Reproduce every line of the records below verbatim, omitting the pictures.

====

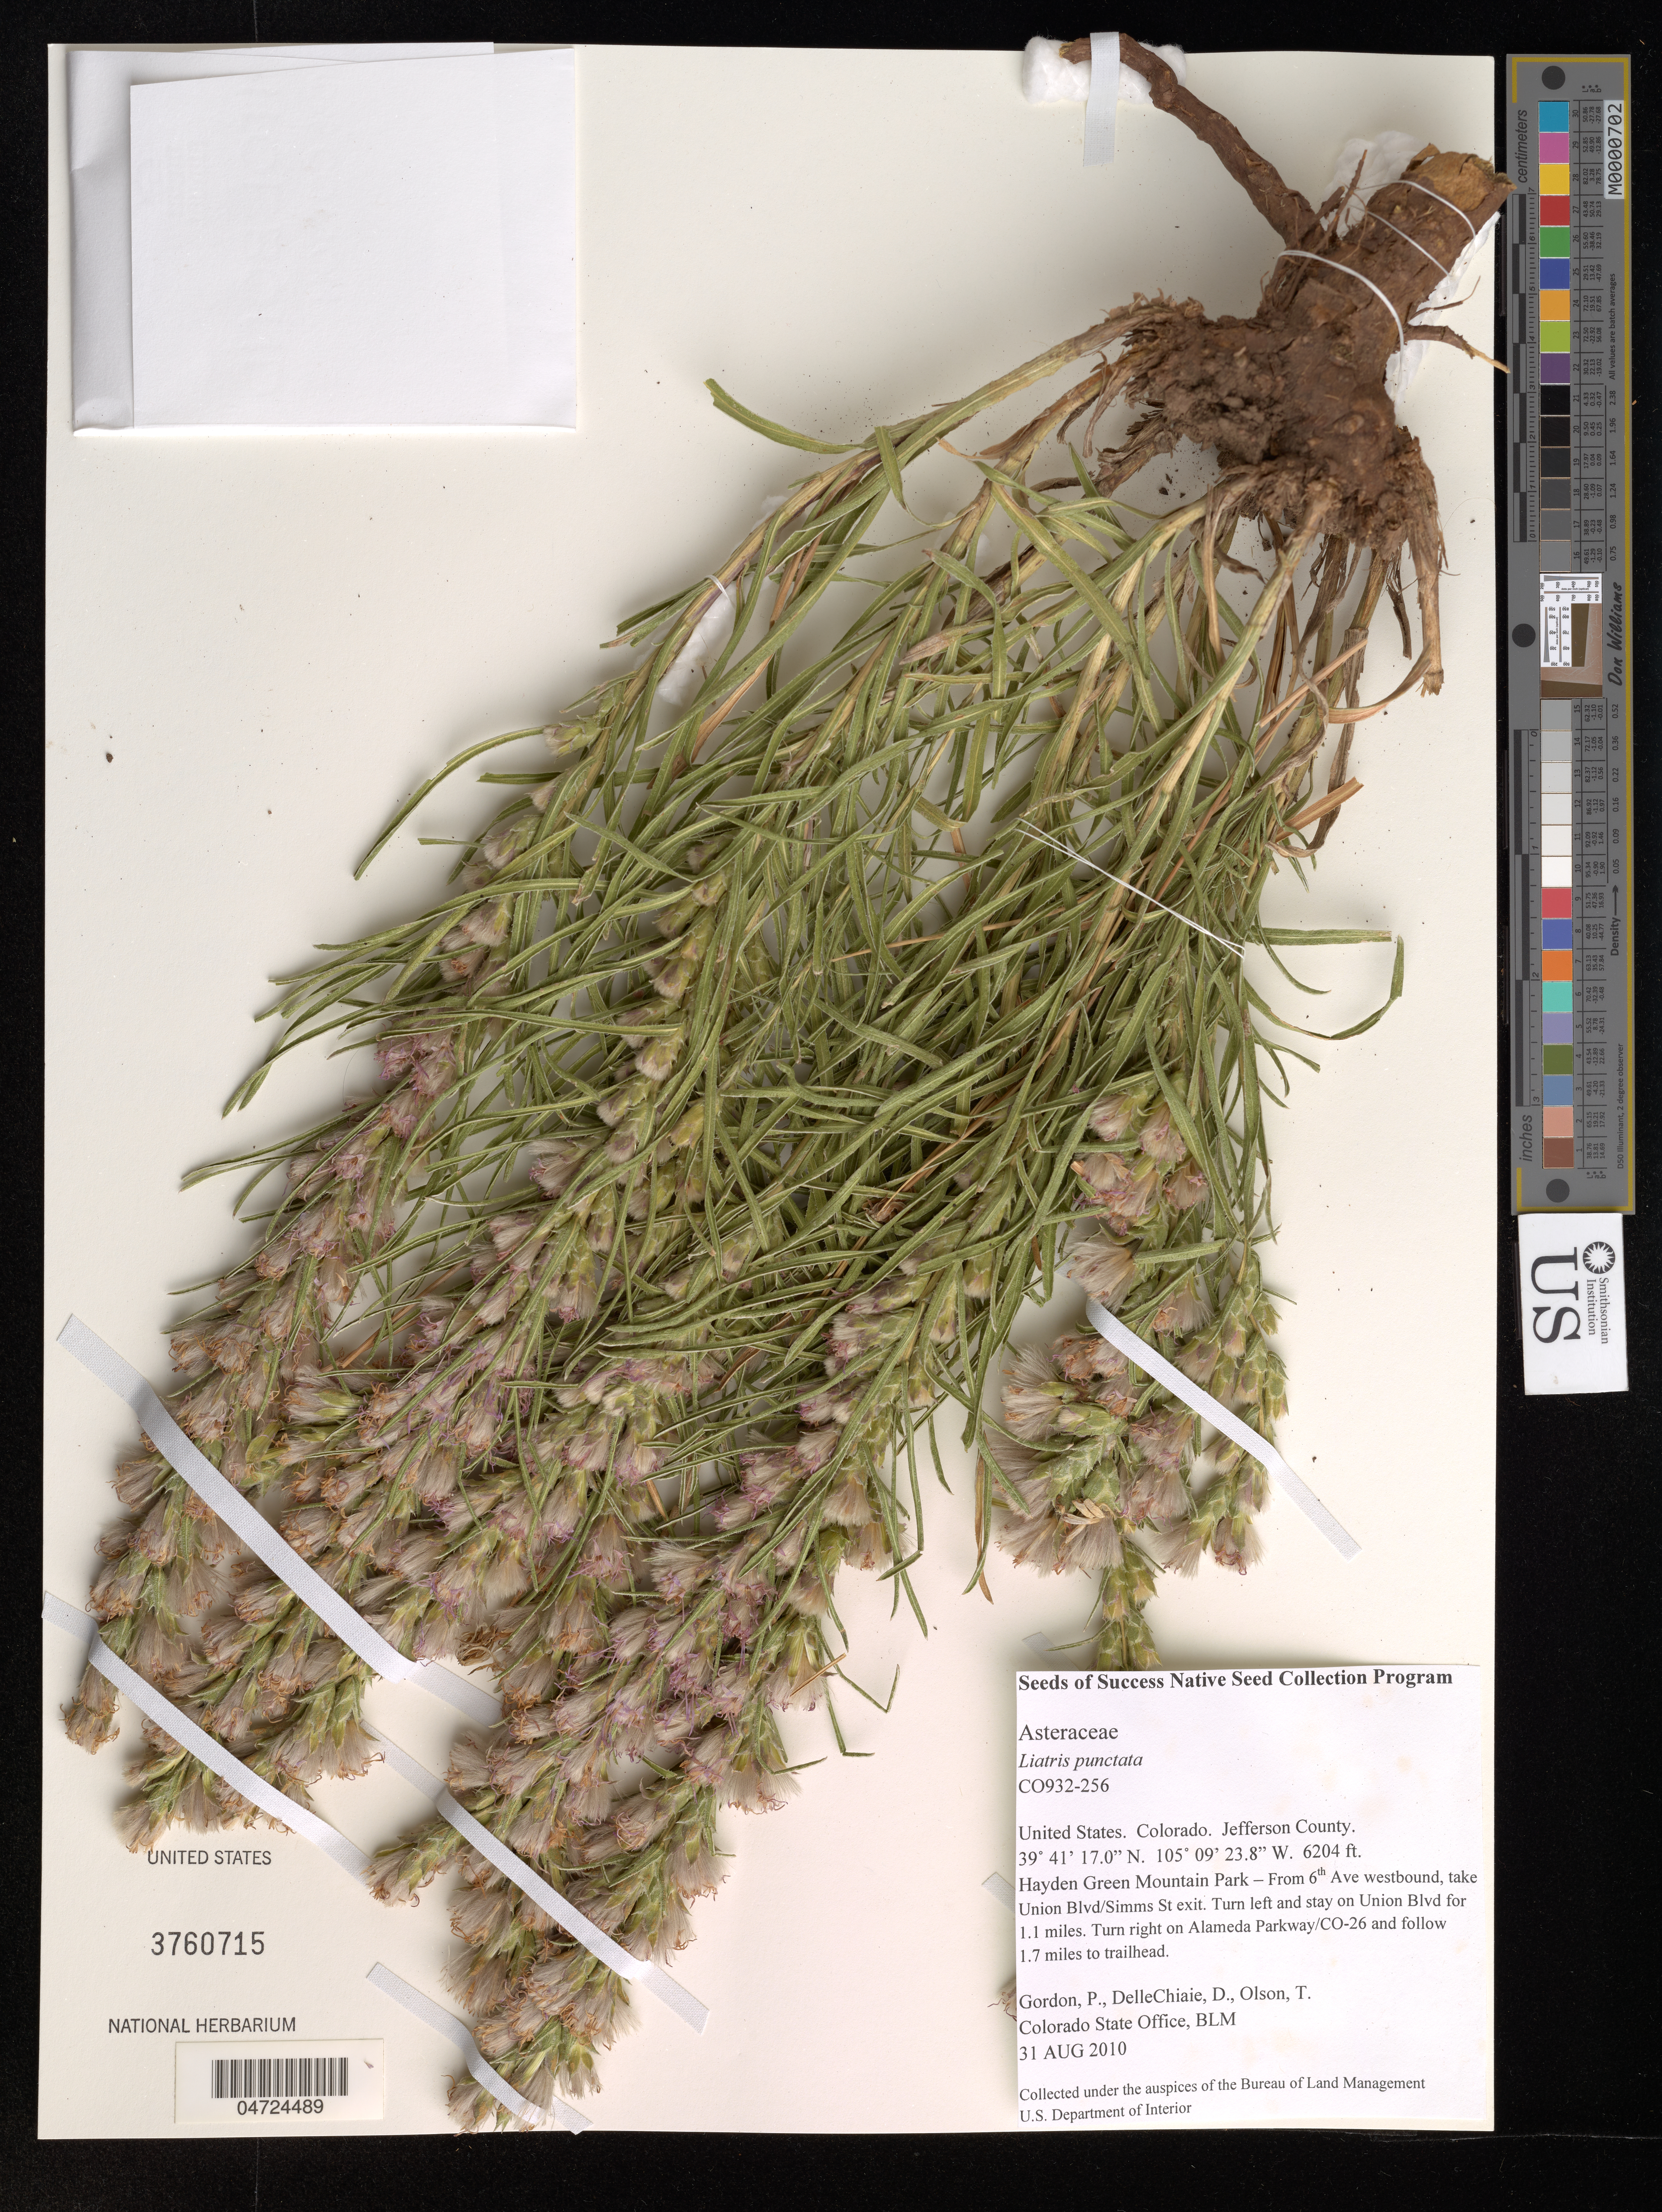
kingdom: Plantae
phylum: Tracheophyta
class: Magnoliopsida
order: Asterales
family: Asteraceae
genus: Liatris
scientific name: Liatris punctata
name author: Hook.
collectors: P. Gordon & D. DelleChiaie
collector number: CO932-256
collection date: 2010-08-31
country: United States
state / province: Colorado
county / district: Jefferson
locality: Jefferson County. Hayden Green Mountain Park - From 6th Ave westbound, take Union Blvd/Simms St exit. Turn left and stay on Union Blvd for 1.1 miles Turn right on Alameda Parkway/CO-26 and follow 1.7 miles to trailhead.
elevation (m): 1891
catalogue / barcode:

====

**Reply to the task**
kingdom: Plantae
phylum: Tracheophyta
class: Magnoliopsida
order: Asterales
family: Asteraceae
genus: Liatris
scientific name: Liatris punctata
name author: Hook.
collectors: P. Gordon & D. DelleChiaie
collector number: CO932-256
collection date: 2010-08-31
country: United States
state / province: Colorado
county / district: Jefferson
locality: Jefferson County. Hayden Green Mountain Park - From 6th Ave westbound, take Union Blvd/Simms St exit. Turn left and stay on Union Blvd for 1.1 miles Turn right on Alameda Parkway/CO-26 and follow 1.7 miles to trailhead.
elevation (m): 1891
catalogue / barcode:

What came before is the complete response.